The organization has staff (about 10 people) located in Ottawa and regional staff located throughout Africa. The Canadian staff works on fundraising and communications with the Canadian and American public along with general oversight in terms of management of finance and their grant from the Canadian government (CIDA). The regional staff (about 20 people) are almost all African and from the country they work in. Their role is to run the major programs in the field from logistics in sending out materials to running radio campaigns in their respective countries. A majority of their time is spent running impact programs in the field. Their work so far has demonstrated the impact on specific agricultural issues at a specific location. Farm Radio partners with local radio stations and organizations that work with agriculture and together they supply radio programs with a focus on education of farmers and discussion, allowing them more tools to access new technologies. To see a further explanation, see PDFs attached.
Farm Radio International seems to have a very high success rate. They have combatted the language barrier by encouraging their partner broadcasters to use the resources provided by Farm Radio to do further research in a localized language. Upon first researching the organization, I began to wonder how effective the technical vocabulary would transfer over. However, Farm Radio’s language attempts to gear their material toward non-technical users (most of the radio broadcasters are not farmers) who will pass on the information in familiar concepts to farmers on the ground. The basic language along with background material from Farm Radio enables broadcasters to further research the subject areas, eliminating language and cultural barriers.
In class we have discussed the many issues with westerners implementing projects in the developing world without the collaboration of the local communities. Farm Radio’s organization is set up in a way to allow the African staff to have a lot of control over the content. The script, news and resource content published by Farm Radio is almost completely done by African journalists, and they have two news bureaus that collect the content. The organization demonstrates how westerners can use their knowledge and resources to combine with local development practictioners to have a successful base of operations. Farm Radio’s impact programs aim to inform farmers of low-cost, sustainable agriculture by approaching each topic from many angles. They do not act as a promotional tool for other organizations, but instead they provide a variety of different sub-topics in each campaign. For example, a campaign about soil management will highlight the different options available, so the farmers are able to make their own optimal decisions. Futhermore, transferring information via radio is cost effective and very accessible. There seem to be fewer problems with implementing radios into society than providing Internet access. The cost of batteries may be an issue, but in general, they are cheaper to implement than other ICTs.
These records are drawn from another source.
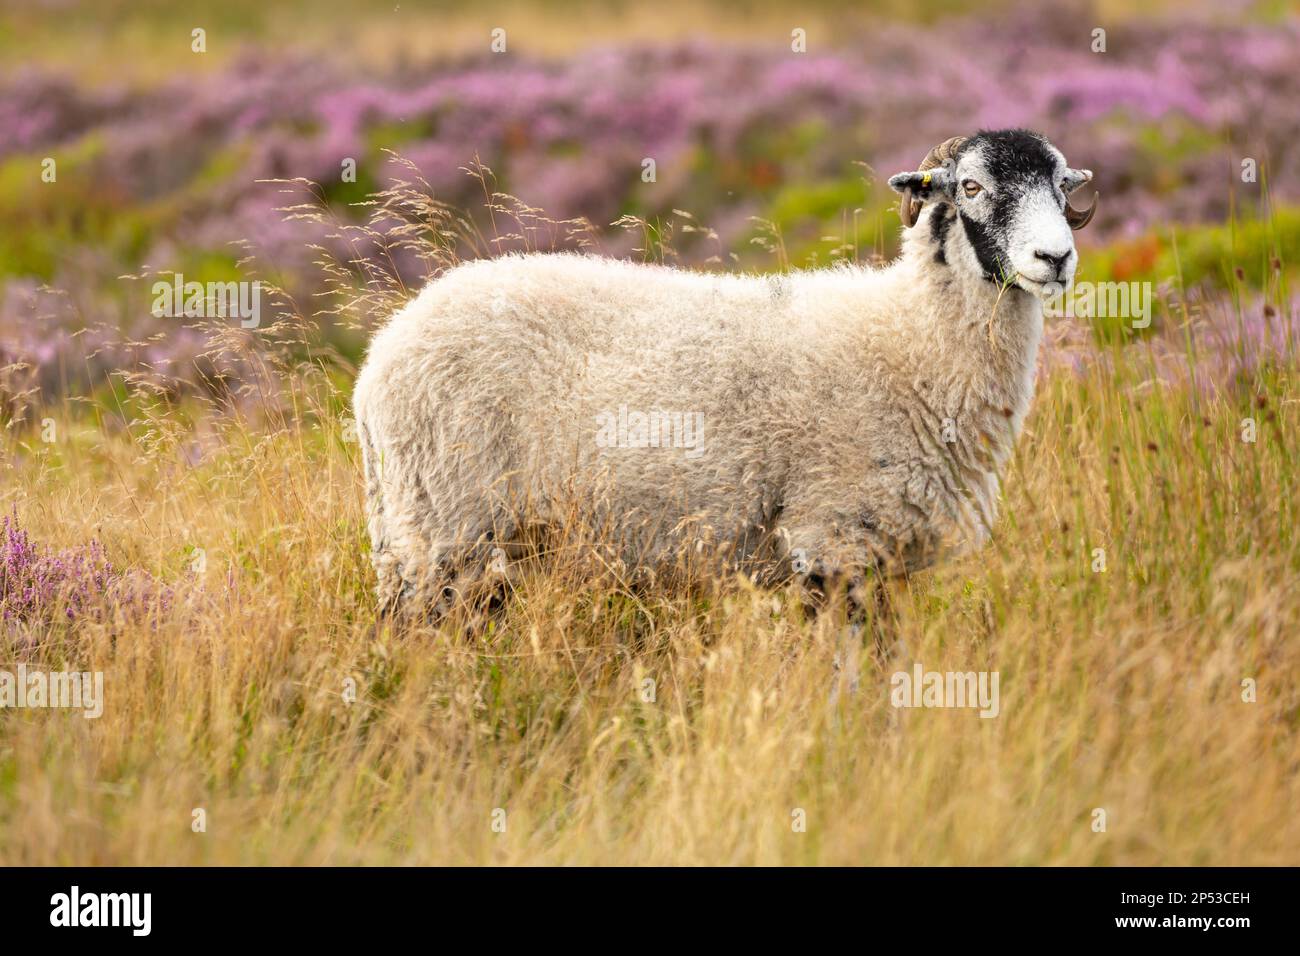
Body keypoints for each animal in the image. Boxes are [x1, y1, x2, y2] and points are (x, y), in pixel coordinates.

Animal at [353, 128, 1098, 616]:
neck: (908, 338)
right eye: (971, 187)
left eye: (1061, 186)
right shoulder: (830, 537)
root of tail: (377, 361)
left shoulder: (880, 557)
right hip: (444, 523)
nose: (1055, 258)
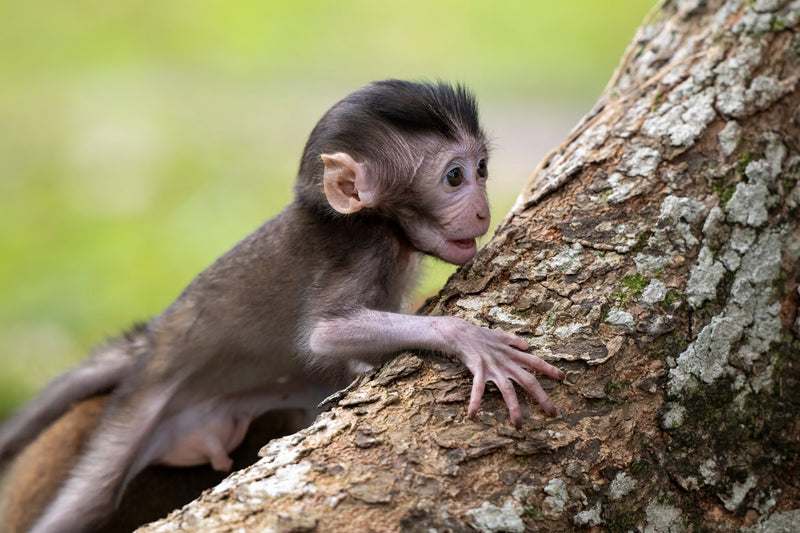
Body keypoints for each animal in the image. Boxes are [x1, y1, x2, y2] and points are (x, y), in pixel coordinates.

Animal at [0, 80, 565, 533]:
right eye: (454, 177)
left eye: (483, 168)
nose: (483, 209)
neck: (372, 222)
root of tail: (156, 337)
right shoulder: (362, 250)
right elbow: (325, 335)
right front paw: (470, 340)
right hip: (138, 403)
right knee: (86, 502)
The organization’s purpose is to provide a network, so farmers are able to share information with each other, empowering the native population to use the radios. Mark Leclair from Farm Radio said, “It’s a exciting area of work for us, because it goes beyond simply using radio as a ‘dissemination medium’ and actually pulls farmers and broadcasters into a project that has targeted goals that can have a major impact of food security.” The organization is working more directly on the ground to run the impact programs and to train broadcasters, demonstrating their will to adapt to methodology that has proven successful. Farm Radio International is an organization to learn from.
NOTE: Following the original posting of this blog, I spoke with Mark from Farm Radio, who was extremely helpful in correcting my errors. This is the edited version. Thank you, Mark, for your time and eagerness to help!